Drugs/Therapy

Vitamins May Help Relieve Diabetes Symptoms, Study

By Christine Hsu | Update Date: Apr 29, 2013 10:21 AM EDT

Vitamins may help ease symptoms in patients with diabetes, according to a new study.

Researchers at Tulane University revealed that vitamin therapy might help improve common symptoms of diabetic neuropathy such as pain, tingling and numbness in hands and feet.

Researchers followed 200 type 2 diabetes patients for six months.  Some of the patients were given Metanx, a vitamin-rich prescription medical food and other received a placebo.

"Within about two to three months patients taking Metanx started doing significantly better than those taking the placebo," lead researcher Dr. Vivian Fonseca, Tullis-Tulane Alumni Chair in Diabetes and past president of science and medicine for the American Diabetes Association, said in a news release.

"Neuropathy basically means abnormalities of the nerves," says Fonseca. "In diabetes the classic case is peripheral neuropathy, affecting the ends of nerves in the hands and feet."

Researchers explain that up to 60 percent of diabetes patients experience symptoms of peripheral neuropathy. What's more, the condition can get worse if the disease is not managed.

"The major causes of neuropathy are diabetes; in the past, leprosy; some infections; and vitamin deficiency," Fonseca explained.

Fonseca and his team decided to conduct the latest study after coming across several reports revealing that high doses of vitamins may ease neuropathy symptoms.

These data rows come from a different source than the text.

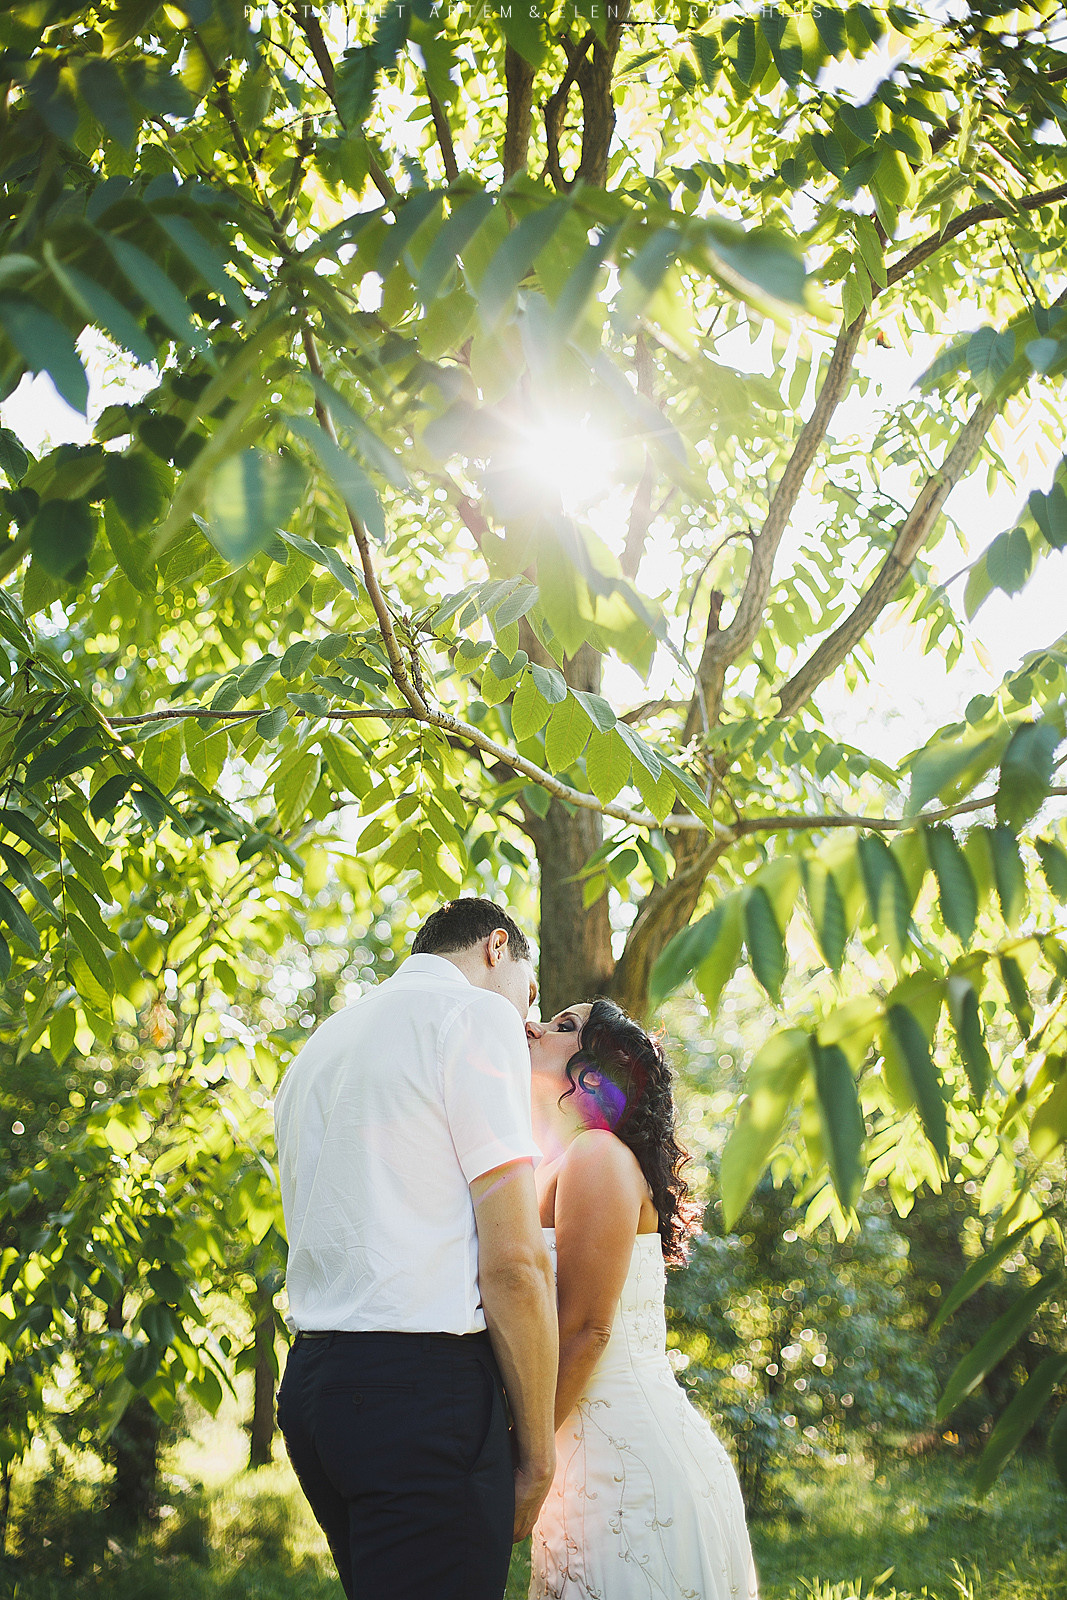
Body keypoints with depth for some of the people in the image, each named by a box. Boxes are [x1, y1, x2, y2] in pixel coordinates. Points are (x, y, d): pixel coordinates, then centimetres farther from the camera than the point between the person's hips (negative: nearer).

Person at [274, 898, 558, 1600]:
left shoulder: (319, 1049, 22)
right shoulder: (478, 1015, -5)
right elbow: (513, 1260, -12)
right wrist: (537, 1453, -6)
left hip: (311, 1383, 9)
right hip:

"I also found reports in the literature of Metanx, which contains high doses of B vitamins, helping people with neuropathy," Fonseca added.  However, researchers noted that the claims were not supported by clinical studies.

Fonseca said he suggested to the makers of Metanx, PamLab, a Covington, Louisiana-based company, to conduct a randomized controlled trial on the effectiveness of Metanx on easing diabetes symptoms.

"I suggested to PamLab that we should do a randomized controlled trial and they agreed to fund a multi-center trial at Tulane and five other sites," Fonseca explained.

"We analyzed the study data and found that patients had improvement in some parameters tested and those with subtle vitamin deficiencies did the best. That tells me that vitamin deficiency may have been contributing to a worsening of that patient's neuropathy and we corrected that," he concluded.

The findings are published in the The American Journal of Medicine.